I was on the verge of tears for most of Wye Oak’s Pulse show. Ten years ago, they were guests on Baltimore Unsigned for one of their first radio interviews ever, and then they sold out the Meyerhoff! And performed with the BSO! It felt like everything had come full circle. And then Jenn Wasner goes from that to playing a free show in the baggage claim of the BWI airport, which goes back to the open-mindedness and unpretentiousness of the Baltimore music scene. Where else are you going to see that?

What’s next for WTMD in 2017?
There’s a generation of young people who have grown up listening to WTMD. They started when they were in or right out of college, then they got married, and now a lot of them have young kids.
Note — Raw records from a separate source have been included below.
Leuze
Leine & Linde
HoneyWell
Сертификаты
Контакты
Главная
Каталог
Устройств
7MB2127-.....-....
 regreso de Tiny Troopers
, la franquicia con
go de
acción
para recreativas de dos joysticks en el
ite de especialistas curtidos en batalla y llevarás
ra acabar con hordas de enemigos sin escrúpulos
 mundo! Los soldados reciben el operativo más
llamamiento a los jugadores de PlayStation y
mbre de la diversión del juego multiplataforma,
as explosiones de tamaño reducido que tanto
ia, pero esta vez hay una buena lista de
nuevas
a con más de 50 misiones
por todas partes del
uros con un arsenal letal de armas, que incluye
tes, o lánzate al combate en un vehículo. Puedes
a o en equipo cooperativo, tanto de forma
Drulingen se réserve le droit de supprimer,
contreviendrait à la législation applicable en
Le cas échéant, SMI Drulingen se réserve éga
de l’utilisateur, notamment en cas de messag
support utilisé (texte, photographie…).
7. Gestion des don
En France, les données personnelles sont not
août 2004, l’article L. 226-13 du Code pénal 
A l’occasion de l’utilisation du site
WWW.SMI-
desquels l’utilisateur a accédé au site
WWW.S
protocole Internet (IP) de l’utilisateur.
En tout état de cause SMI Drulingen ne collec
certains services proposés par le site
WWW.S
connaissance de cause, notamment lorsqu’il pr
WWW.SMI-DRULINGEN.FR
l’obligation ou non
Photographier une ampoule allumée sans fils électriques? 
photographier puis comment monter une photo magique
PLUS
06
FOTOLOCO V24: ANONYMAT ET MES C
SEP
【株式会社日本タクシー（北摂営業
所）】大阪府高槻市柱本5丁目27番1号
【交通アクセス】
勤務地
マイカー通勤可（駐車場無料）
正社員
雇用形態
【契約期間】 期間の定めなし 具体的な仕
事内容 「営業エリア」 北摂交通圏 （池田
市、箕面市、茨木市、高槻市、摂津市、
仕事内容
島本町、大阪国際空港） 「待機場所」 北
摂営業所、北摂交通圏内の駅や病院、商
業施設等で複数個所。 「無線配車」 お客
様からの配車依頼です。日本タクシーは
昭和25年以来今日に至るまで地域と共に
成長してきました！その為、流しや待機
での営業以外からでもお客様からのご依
In my travels, I kept hearing people say, ‘I love WTMD but I can’t come to any of your shows because they’re not at kid-friendly times.’ Live Lunch is really close to naptime, and while you see a lot of kids at First Thursdays, that’s also the witching hour. We’re going to be offering a kid-friendly concert series, once a month for the first three months of 2017, at 10 on Saturday mornings. Milkshake did our first one last year. We had snacks and milk and it was a huge success.

Well here’s to the next year, or ten.
In 10 years, the station has gone from being perceived as a college radio station to being part of the fabric of Baltimore’s arts and music community. It really feels like we’re starting to hit our stride. But there are still plenty of people to reach.